The goal is to be able to use a dataset somewhere else, like in a Jupyter Notebook. The copy could be done either by reference or by value. The export could be to CSV or other raw formats.

Highlight selected dataset in explorer

When selecting a dataset then a group or datatype, the dataset remains displayed in the visualizer. Perhaps this should be made clear by highlighting the dataset that was last selected in the explorer even when another group or datatype is also highlighted.

Breadcrumbs

Add a breadcrumbs bar (see #67) above the VisSelector tab bar showing the path to the selected entity.

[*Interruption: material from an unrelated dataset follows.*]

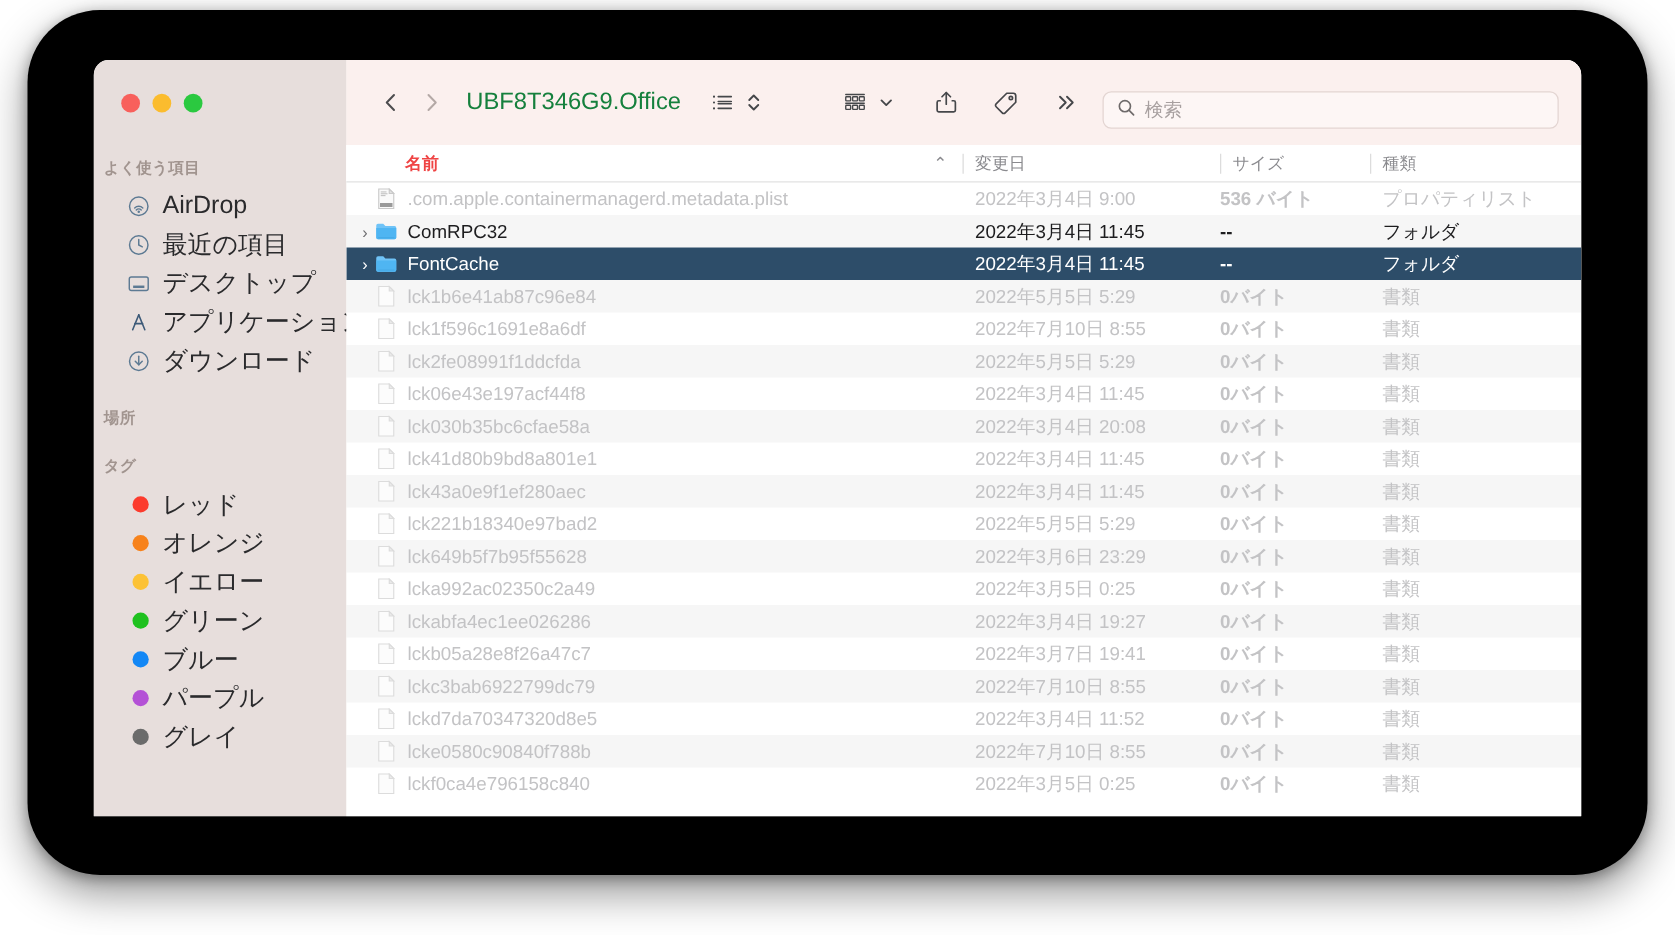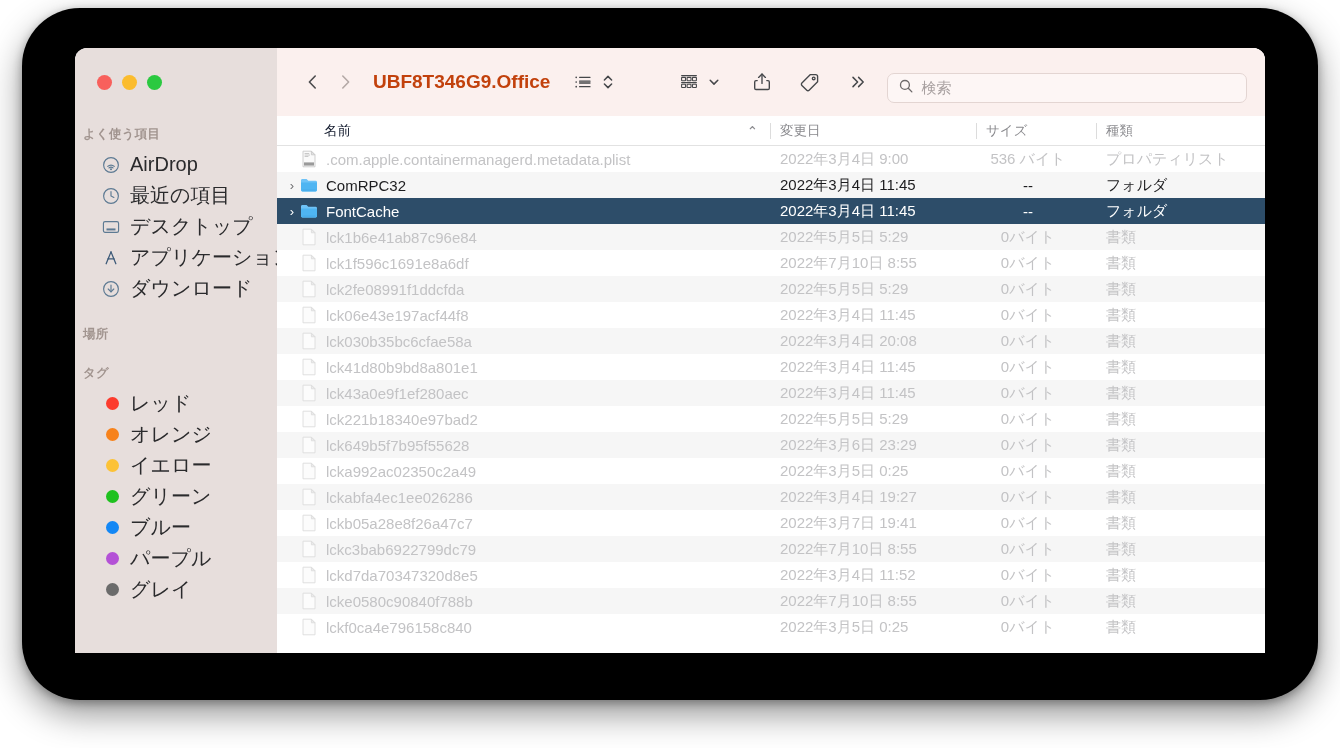"UBF8T346G9.Office" #path-title { color: #c2410c -> #15803d; font-weight: 700 -> 400 }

Collapse group in explorer only when already selected

Current behaviour

  1. Click on entry_0000 group => group node expands and group metadata appears in metadata viewer.
  2. Click on start_time dataset => dataset metadata appears in metadata viewer.
  3. Click on entry_0000 group again to see its metadata => group node collapses and group metadata appears in metadata viewer.

Suggested behaviour

  1. Click on entry_0000 group again to see its metadata => group metadata appears in metadata viewer (group node does not collapse).
  2. Click on entry_0000 group one more time => group node collapses.

Inspect/visualize switcher

Implement a control to switch between the metadata viewer and the dataset visualizer. The control is described in #66 and should sit in a new bar above the VisSelector tab bar.

Persist application state

This is a very high-level issue for now. Here are some initial ideas:

  • Persist inspect/display state.
  • Persist open/closed state of groups in explorer.
  • Persist selected node and expanded groups in explorer.
  • Persist explorer width if resized.
  • Persist selected visualization.
  • Persist visualization options - cf. #72
  • Persist some states to the URL (inspect/display, selected node, selected visualization, visualization options, etc.)?

We can play with different amounts of persistence and technical solutions:

  • Persistence during a session - i.e. restore state when unmounting then remounting a component:
    • move state up the component hierarchy;
    • make state global.
  • Persistence across sessions - i.e. restore state when closing then re-opening the app in the same browser:
    • localStorage - e.g. UI settings;
    • cookies - e.g. authentication.
  • Persistence across environments:
    • URL - e.g. navigation;
    • server-side database - e.g. permalink generation, authenticated settings, etc.